City AM today claimed victory in its campaign against ‘bureaucrats’ threatening to scupper plans to demolish the Broadgate estate in the City of London.

The City of London Corporation has already approved plans to knock down the complex, which was built in the mid-1980s, to make way for a new 700,000 sq ft headquarters for investment bank UBS.

But the plan was threatened when conservation body English Heritage recommended the estate should be awarded Grade II listed status – which would have prevented its demolition – and described it as a ‘triumph of urbanism”.

During the course of its campaign City AM, which is distributed for free in and around London, received the support of several influential figures including the Mayor of London Boris Johnson and the chief executive of retailer Next, Lord Wolfson.
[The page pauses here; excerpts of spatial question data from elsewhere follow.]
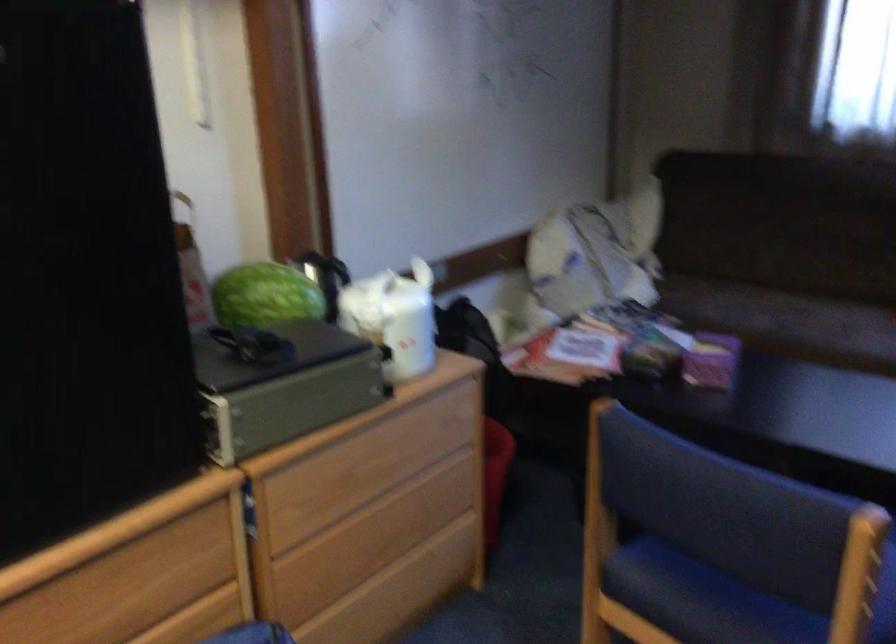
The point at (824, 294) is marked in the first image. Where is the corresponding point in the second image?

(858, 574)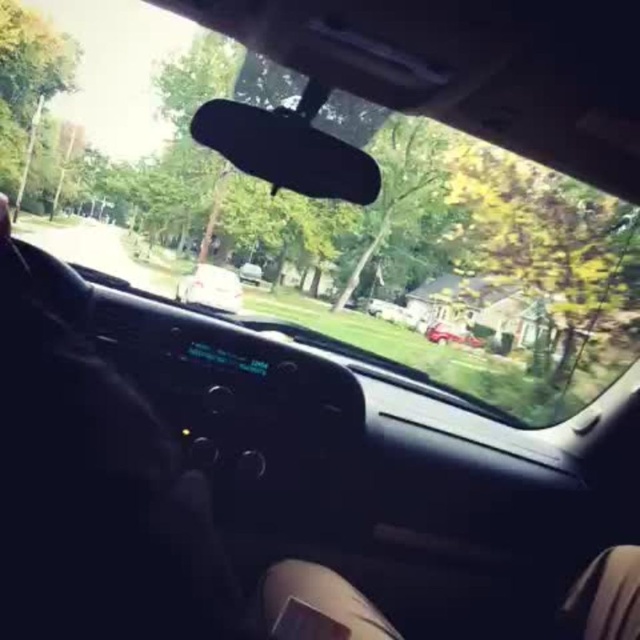
Between white glossy sedan at center and metallic silver car at center, which one is positioned lower?

metallic silver car at center is lower down.

Between white glossy sedan at center and metallic silver car at center, which one is positioned higher?

white glossy sedan at center is higher up.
The newspaper said that Culture Secretary Jeremy Hunt was today expected to reject the recommendation from English Heritage.

In a comment piece City AM editor Allister Heath said the decision was a ‘small, symbolic victory in a much bigger battle against red tape”, and described English Heritage’s bid for listed status as ‘indefensible”

‘City AM is delighted to have played a major role in demonstrating the absurdly anti-growth and anti-competitive implications of listing such a development – and to marshal the growing opposition to the decision’he said.

He added: ‘What was so infuriating about the attempt to halt the redevelopment was that it took no account of the need for growth, jobs and regeneration.

‘London’s finance hub has thrived by reinventing itself, as exemplified by the transformation of the Square Mile and the emergence of Canary Wharf; if a 26-year old office block can’t be knocked down anymore, then what next? Would everything be deemed worthy of preservation, regardless of cost?

‘Down that road lies stasis, stagnation and the transformation of a dynamic economy into a fossilised, irrelevant snapshot of a bygone age.

‘It must become easier to change and adapt to modern needs in a world where talent and capital are so footloose – not harder.’